YOUR GOAL: Where a line in the entries below contains the word "index", it counts; give the total by itself.

Extracted data entries:
══════

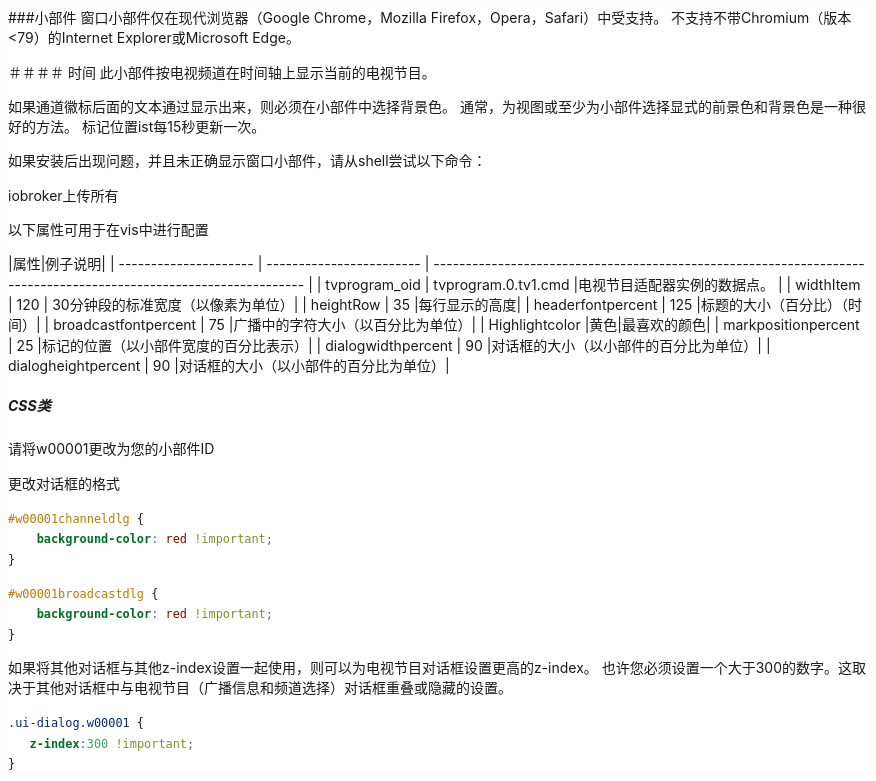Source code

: ###小部件
窗口小部件仅在现代浏览器（Google Chrome，Mozilla Firefox，Opera，Safari）中受支持。
不支持不带Chromium（版本<79）的Internet Explorer或Microsoft Edge。

＃＃＃＃ 时间
此小部件按电视频道在时间轴上显示当前的电视节目。

如果通道徽标后面的文本通过显示出来，则必须在小部件中选择背景色。
通常，为视图或至少为小部件选择显式的前景色和背景色是一种很好的方法。
标记位置ist每15秒更新一次。

如果安装后出现问题，并且未正确显示窗口小部件，请从shell尝试以下命令：

iobroker上传所有

以下属性可用于在vis中进行配置

|属性|例子说明|
| --------------------- | ------------------------ | ----------------------------------------------------------------------------------------------------------------- |
| tvprogram_oid | tvprogram.0.tv1.cmd |电视节目适配器实例的数据点。 |
| widthItem | 120 | 30分钟段的标准宽度（以像素为单位）|
| heightRow | 35 |每行显示的高度|
| headerfontpercent | 125 |标题的大小（百分比）（时间）|
| broadcastfontpercent | 75 |广播中的字符大小（以百分比为单位）|
| Highlightcolor |黄色|最喜欢的颜色|
| markpositionpercent | 25 |标记的位置（以小部件宽度的百分比表示）|
| dialogwidthpercent | 90 |对话框的大小（以小部件的百分比为单位）|
| dialogheightpercent | 90 |对话框的大小（以小部件的百分比为单位）|

##### CSS类
请将w00001更改为您的小部件ID

更改对话框的格式

```css
#w00001channeldlg {
    background-color: red !important;
}
```

```css
#w00001broadcastdlg {
    background-color: red !important;
}
```

如果将其他对话框与其他z-index设置一起使用，则可以为电视节目对话框设置更高的z-index。
也许您必须设置一个大于300的数字。这取决于其他对话框中与电视节目（广播信息和频道选择）对话框重叠或隐藏的设置。

```css
.ui-dialog.w00001 {
   z-index:300 !important;
}
```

══════

WRITTEN ANSWER: 2